2023 book about animal ethics

Making a Stand for Animals is a 2022 book by Oscar Horta, a moral philosopher at the University of Santiago de Compostela and the founder of the organization Animal Ethics. The book was initially published in Spanish as Un paso adelante en defensa de los animales by Plaza y Valdés in 2017. In the book, Horta examines many topics in the field of animal ethics, such as speciesism, sentience, wild animal suffering, veganism and longtermism.

== Summary ==
Horta begins chapter one by examining what speciesism is and why it is an unjustified discrimination. He claims that none of the defenses of the idea that the interests of nonhuman animals should count less than the interests of humans succeed. Then, in chapter two, Horta defines the concept of sentience, argues that the possession of this capacity should be what determines whether an individual ought to be morally considered or not, and examines the evidence available to assess which nonhuman animals are sentient.

Next, in chapter three, Horta describes in very vivid detail the wretched situation faced by the vast majority of nonhuman animals who are exploited by humans. He then presents a number of arguments in chapters four and five to conclude that we should not use nonhuman animals and that it is possible to lead a good life without eating them or exploiting them in other ways.

In the concluding chapters, Horta examines the various ways in which we can help improve the situation of nonhuman animals, especially those living in the wild and those who will exist in the future, such as by donating to effective charities, by helping or rescuing nonhuman animals living in the wild whenever we can, or by effecting long-lasting changes in the attitudes that the general public has toward nonhuman animals.

== Reception ==
The book has been reviewed in academic journals both in English and Spanish. In a review in English, Peter Sandøe claims that those who decide to read the book "should be able to enjoy and learn from grappling with the many simple, yet challenging arguments, mostly based on thought experiments, that Horta presents in the book". The book was similarly praised in several reviews in Spanish. For instance, Guillermo Lariguet claims that it is a "very well-written, clear, precise and profound book". Fernando Luna Hernández states that "it addresses the topic of animal sentience in a very simple, serious and instructive way". Brenda Yesenia Olalde Vázquez affirms that "it explains in a clear way concepts such as sentience and veganism" and that Horta invites us to reflect on how we can improve the situation of "the animals that are currently alive", as well as of "the future generations of nonhuman animals".

The book has also received reviews from Paola Cavalieri, Peter Singer, Alexandra Navarro, Steve Sapontzis, Lu Shegay, Angela Martin, Adewale O. Owoseni, Kyle Johannsen, Jens Tuider, Núria Almirón, Bob Fischer, Steven P. McCulloch and Dr Jeanette Rowley.

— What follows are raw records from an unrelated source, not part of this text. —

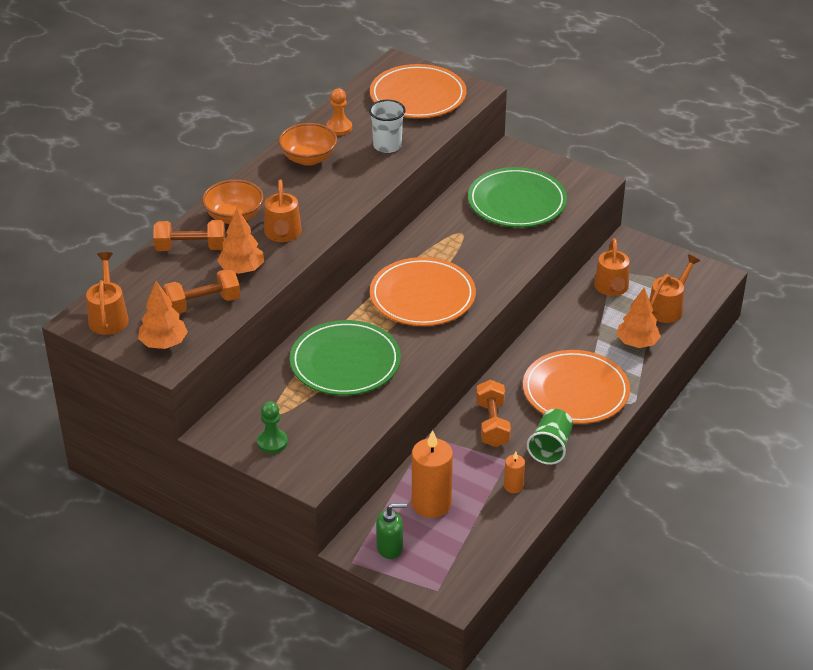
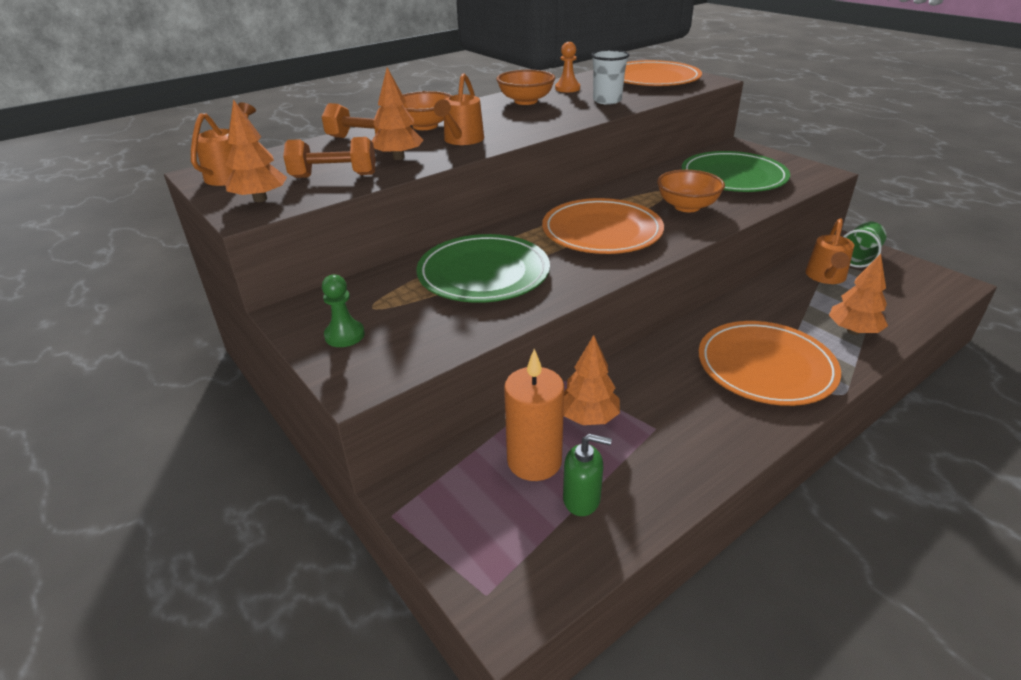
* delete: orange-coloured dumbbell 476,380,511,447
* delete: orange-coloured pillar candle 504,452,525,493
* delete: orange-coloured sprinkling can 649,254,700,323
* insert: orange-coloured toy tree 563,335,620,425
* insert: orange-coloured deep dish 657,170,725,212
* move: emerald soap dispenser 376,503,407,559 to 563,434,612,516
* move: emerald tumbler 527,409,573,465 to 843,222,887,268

Cavalieri describes the book as "a powerful plea for a radical change in our attitudes to animals, and in the way we treat them". Singer states that it is "an inspiring and ideal book to recommend to those who are beginning to walk the path of animal liberation, or to those who are totally unaware of it and wish to approach the subject", since it is "written in an agile and easy-to-understand way" and "it provides simple and convincing arguments for the defense of animals, going through all possible approaches".